Okay, so it sounds like you just screwed up Windows, everything else should be fine. I'm pretty sure that BIOS only has boot options listed by their location, not the partitions and whatever else, so I don't think that would help to go screwing around with it. Try the first option first. ONLY if it doesn't work, read through the second and third options if you want to try either of them. I'd suggest you try the third option before you do the second, because it would mean that you don't have to completely reinstall Windows.
1: The first option is to use your Win7 install disc or a recovery disc to fix Windows. I'm not familiar with the Win7 disc, but there should be several options, one of which is something to the tune of "my Windows won't start up", which starts an automatic thing that checks for problems. If that doesn't work, go to the command prompt option and type "fixmbr" (without the quotations, obviously), which might fix it.
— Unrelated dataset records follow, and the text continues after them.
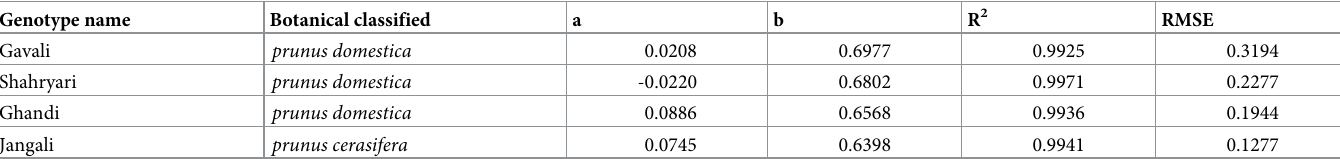
Table 5. The results of regression analysis for three greengages ( prunus domestica ) and a myrobalan plum ( prunus cerasifera ) genotypes to estimate the LA using the product of leaf length (L) and width (W) as independent variable [LA = a+b(L × W)] using collected data in 2021. Genotype name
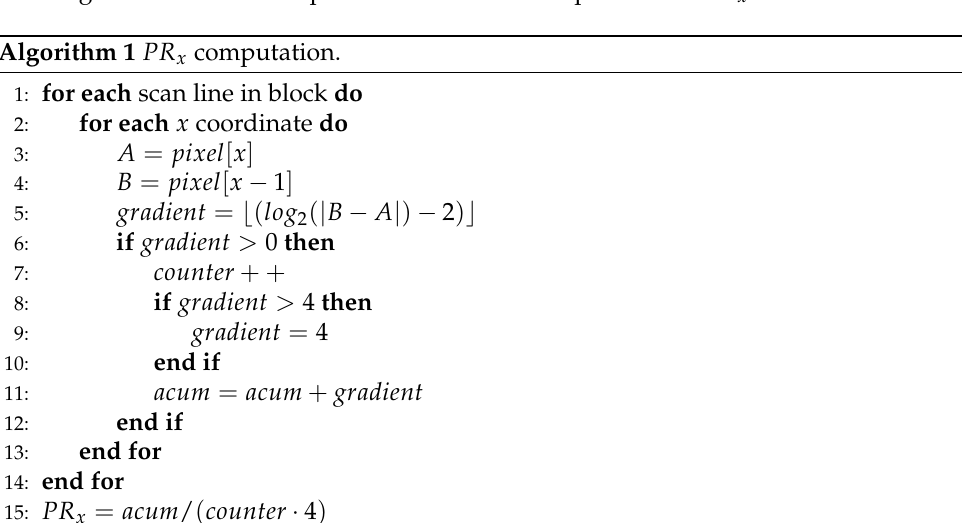
Figure 4. PR x computation using all scanlines vs. using a subset. Algorithm 1 shows the pseudocode for the computation of PR x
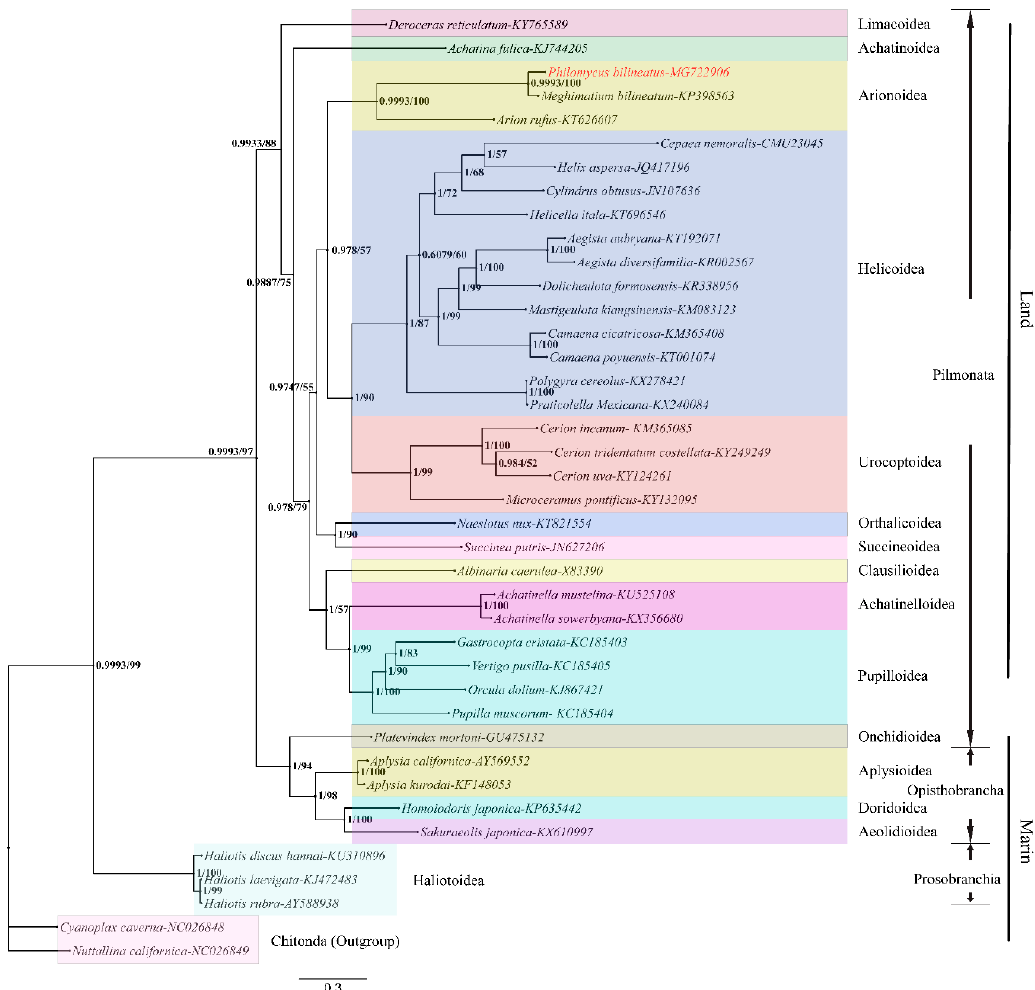
Figure 7. Phylogeny of P. bilineatus . The phylogenetic tree was inferred from the amino acid sequences of the 13 PCGs in the mitogenome. The numbers on the branches indicate the posterior probabilities (BI/ML). Chitonida species ( C. cavema and N. californica ) were used as the outgroups. Different colors represent different superfamilies.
This wouldn't fix the C/D thing, but it'd at least make your computer work again.
2: The HDD isn't damaged so you can probably just install Linux. Then through that you can access all your crap and back it up somewhere else like an external HDD or a third FAT partition. I say FAT because both Windows AND Linux have perfect support for it. Linux has poor support for NTFS partitions, which Windows uses. After that, you'd delete both the Windows partitions and basically just reinstall Windows on those.
3: Now, there is a third option which MIGHT work, but you'd probably want to back up your crap first, just in case. Basically, it'd combine both of the above. First you would install Linux and back your crap up. Then you'd move everything on the "D" partition to the C partition. After that, you could delete the D partition entirely, then insert your Windows disc and pretty much follow the instructions of the first step up there. This would not only get your Windows working in the first place, but it would combine the C and D partitions and remove that C/D "confusion" you had.
By the way, if your Linux disc doesn't work, be sure you burned the files on the disc correctly. An ISO as I understand it is basically like an archive, so you want the files IN it to be on the disc, not the file itself. So if you open the disc on another computer, you should see a bunch of files and such on it, instead of a single ISO file.